Are they doing enough to protect victims? I don’t think they are.

I recently had a look at some of the Phishing websites I could find; mainly to see how these scammers are operating and what kind of Phishing campaigns they run.

It wasn’t too hard to find many Phishing websites by reviewing Twitter, Pastebin, and other sources. What did surprise me though is the sheer quantity of Phishing websites that are hosted by Namecheap. So much in fact that I believe Namecheap are largely responsible for a lot of the Phishing websites online. According to Petscams.com, 38% of scam domain names reported to them since 23rd August 2017 are sponsored by Namecheap. That’s insane! Their approach to dealing with these websites appears relaxed and under-resourced. Where they profit by selling these services, they have a responsibility to ensure they are not used inappropriately. I believe they are putting profit before this responsibility.

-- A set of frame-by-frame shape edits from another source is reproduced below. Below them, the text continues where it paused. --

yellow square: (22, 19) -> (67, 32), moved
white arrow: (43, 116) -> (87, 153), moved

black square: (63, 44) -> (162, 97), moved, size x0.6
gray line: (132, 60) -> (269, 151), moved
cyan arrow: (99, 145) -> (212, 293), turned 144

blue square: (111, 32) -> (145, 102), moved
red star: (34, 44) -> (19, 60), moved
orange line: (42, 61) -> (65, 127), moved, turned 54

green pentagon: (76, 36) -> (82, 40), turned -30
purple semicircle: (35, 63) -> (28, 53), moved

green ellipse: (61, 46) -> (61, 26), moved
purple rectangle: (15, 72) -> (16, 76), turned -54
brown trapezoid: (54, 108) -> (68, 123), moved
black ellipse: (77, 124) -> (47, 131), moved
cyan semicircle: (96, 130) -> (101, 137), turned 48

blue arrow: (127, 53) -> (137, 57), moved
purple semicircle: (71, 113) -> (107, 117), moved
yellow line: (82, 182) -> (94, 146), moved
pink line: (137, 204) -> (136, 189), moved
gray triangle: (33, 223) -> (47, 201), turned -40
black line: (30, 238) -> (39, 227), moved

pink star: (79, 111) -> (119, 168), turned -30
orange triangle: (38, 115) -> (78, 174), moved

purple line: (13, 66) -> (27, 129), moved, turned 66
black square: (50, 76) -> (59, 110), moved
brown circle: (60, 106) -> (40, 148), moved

In my search for Phishing websites this morning, I identified the following URLs:

  • hxxps://ee-securebilling.com/ (198.54.115.105)
  • hxxps://netflixbilling-info.com/ (198.54.115.105)
  • hxxps://dvla.gov.uk-rebate.ltd/ (68.65.122.147)
  • hxxps://tickform-instagram.com/ (198.54.116.4)
  • hxxps://new-mythreepayment.com/ (198.54.116.224)

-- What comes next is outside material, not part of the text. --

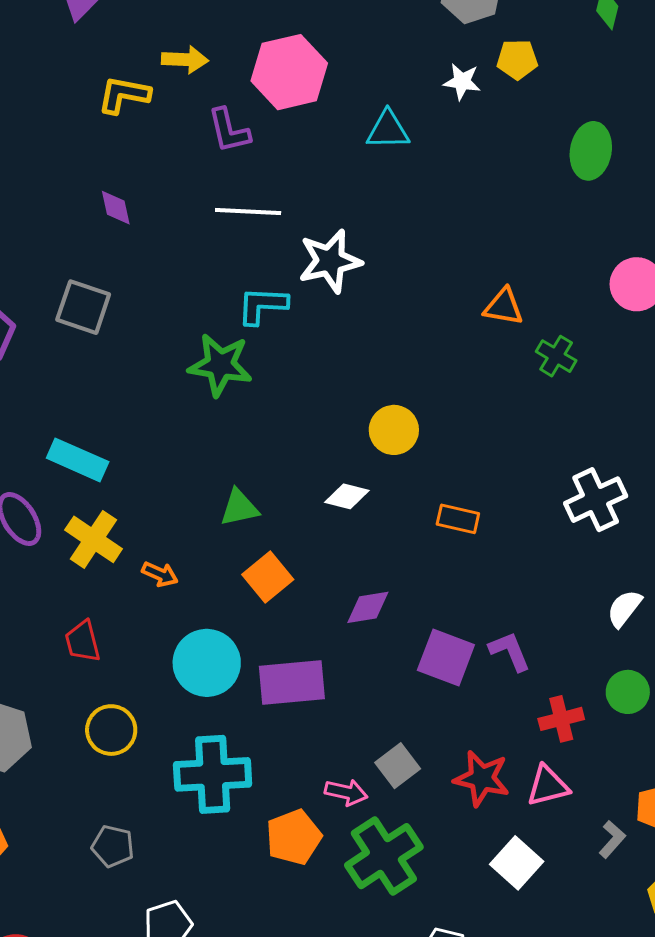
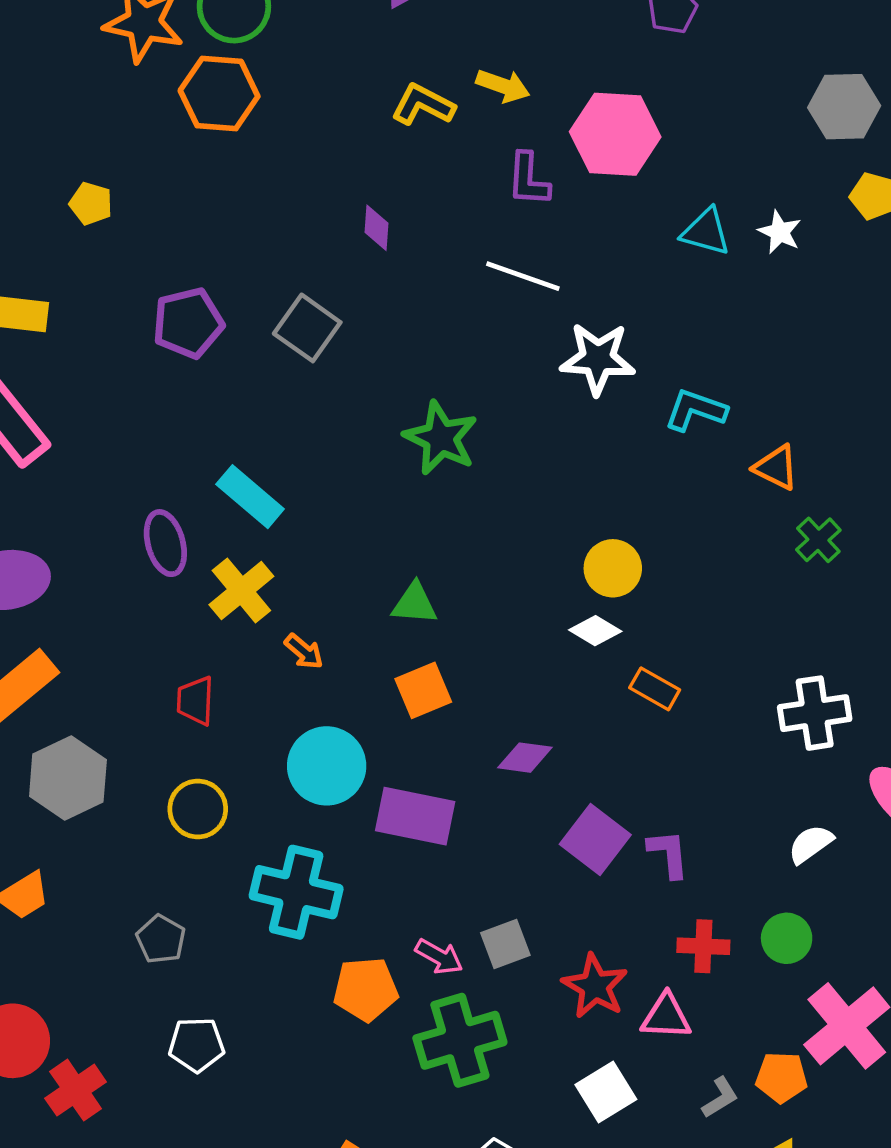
white star: (462, 82) -> (780, 232), moved
cyan L-shape: (262, 305) -> (696, 410), moved
white diamond: (347, 496) -> (595, 631), moved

Every single one of these URL’s was/is hosted by Namecheap. Every new website I found continued with the same pattern. Namecheap Namecheap. Namecheap. Between them, they collected various bits of information from victims including dates of birth, credit card and bank details, e-mail addresses, and passwords.

Each of these URL’s were also reported to them between 9:00AM-11:10AM UK Time. A support representative replied to all tickets at 12:06PM advising they were investigating. At the time of writing this post, it is now 2:00PM and with the exception of the EE website which looks like it has been deleted by the phisher, all websites are still active actively phishing victims. I don’t feel it takes that much investigation from Namecheap for them to ascertain they’re not legitimate websites. I do not believe they are acting fast enough, and I think they have something to answer for. Real victims are being scammed. Real victims are losing their money. Namecheap do not seem to understand this.

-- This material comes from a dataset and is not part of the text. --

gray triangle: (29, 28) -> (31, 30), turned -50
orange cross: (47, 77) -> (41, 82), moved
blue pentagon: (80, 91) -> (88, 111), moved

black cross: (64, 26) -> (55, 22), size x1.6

Fraudsters are obviously using Namecheap’s services due to their relaxed approach at suspending them.

Interestingly enough, Facebook also litigated against Namecheap eariler this year.

The social networking giant claims that Namecheap has refused to cooperate in an investigation into a series of malicious domains that have been registered through its service and which impersonated the Facebook brand.

https://www.zdnet.com/article/facebook-sues-namecheap-to-unmask-hackers-who-registered-malicious-domains/

I have a few domain names registered with Namecheap, and whilst they probably make very little profit off of them, I cannot continue to support a company with such a relaxed approach to scams, and will be transferring them away shortly. I suggest you do the same.